Bei Streit um eine Berufszulassung geht der Senat zunächst mit dem Bundesgerichtshof davon aus, daß der Geschäftswert in der Regel in Höhe der Einnahmen anzusetzen ist, die der Bewerber aus der beruflichen Tätigkeit im Laufe von etwa fünf bis zehn Jahren voraussichtlich im Falle der Zulassung erzielen kann oder im Falle der Versagung der Zulassung hätte erzielen können; dabei sind jedoch die besonderen Verhältnisse des Einzelfalles zu berücksichtigen (BSG aaO; BGHZ 39, 110, 116).

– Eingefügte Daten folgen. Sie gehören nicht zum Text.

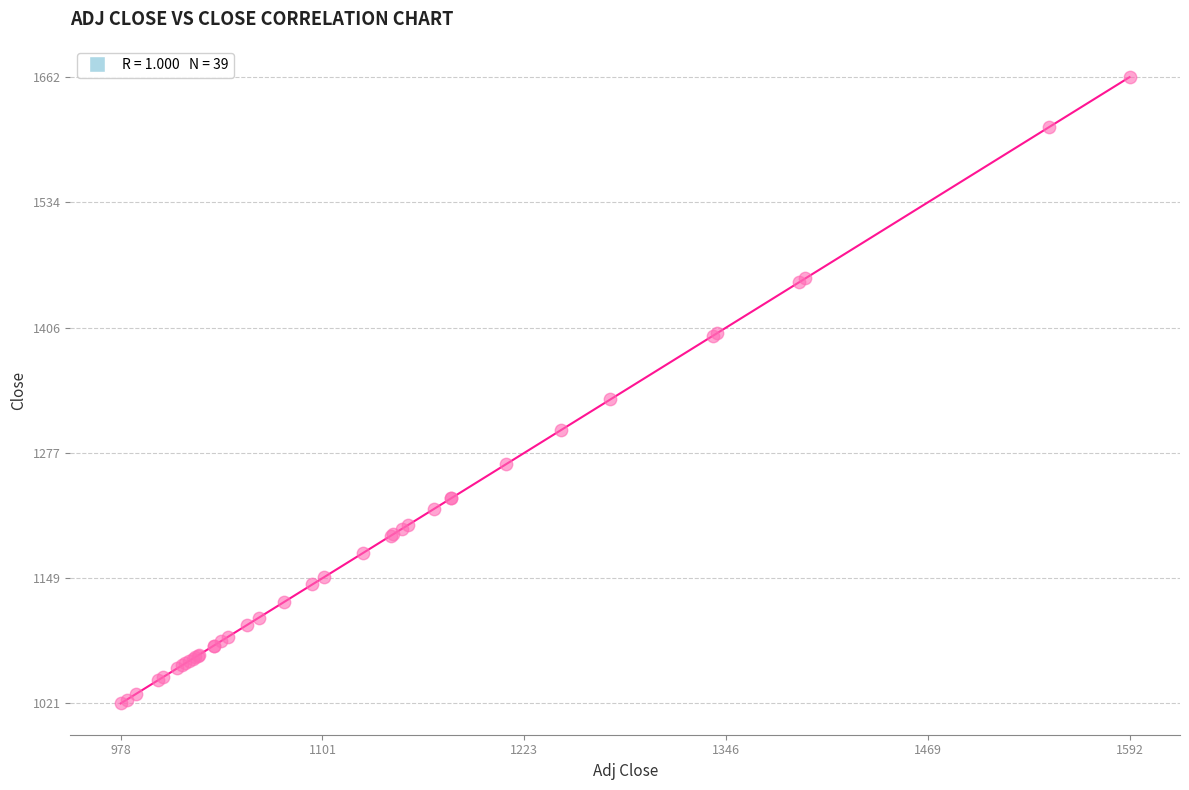

What Y value in the scatter plot is closest to 1341?

1332.2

Von diesen Grundsätzen ist auch im vorliegenden Fall auszugehen, war hier doch ebenfalls die Berechtigung zur Ausübung einer beruflichen Tätigkeit - der Ersatzkassenpraxis - umstritten.
Der Senat hält es für gerechtfertigt, den Gegenstandswert nach dem geschätzten Einkommen während eines Zeitraumes von fünf Jahren zu bestimmen (vgl Beschluß des Senats vom 19. März 1982 - 6 RKa 9/81 -). Nach der vorgelegten Bestätigung der KÄV Hessen waren die Einnahmen des Arztes aus seiner vertragsärztlichen Tätigkeit in den letzten Jahren rückläufig; sie nahmen ab von 242.641,65 DM im Jahre 1977 auf 142.366,88 DM im Jahre 1980. Es erscheint daher angemessen, bei der Festsetzung des Gegenstandswertes von Jahreseinnahmen in Höhe von 140.000,-- DM auszugehen.
Nach Abzug der Praxisunkosten in Höhe von 50 vH (vgl BSG aaO) ergibt sich somit ein Gegenstandswert von (140.000,-- DM : 2 = 70.000,-- DM mal 5 Jahre =) 350.000,-- DM.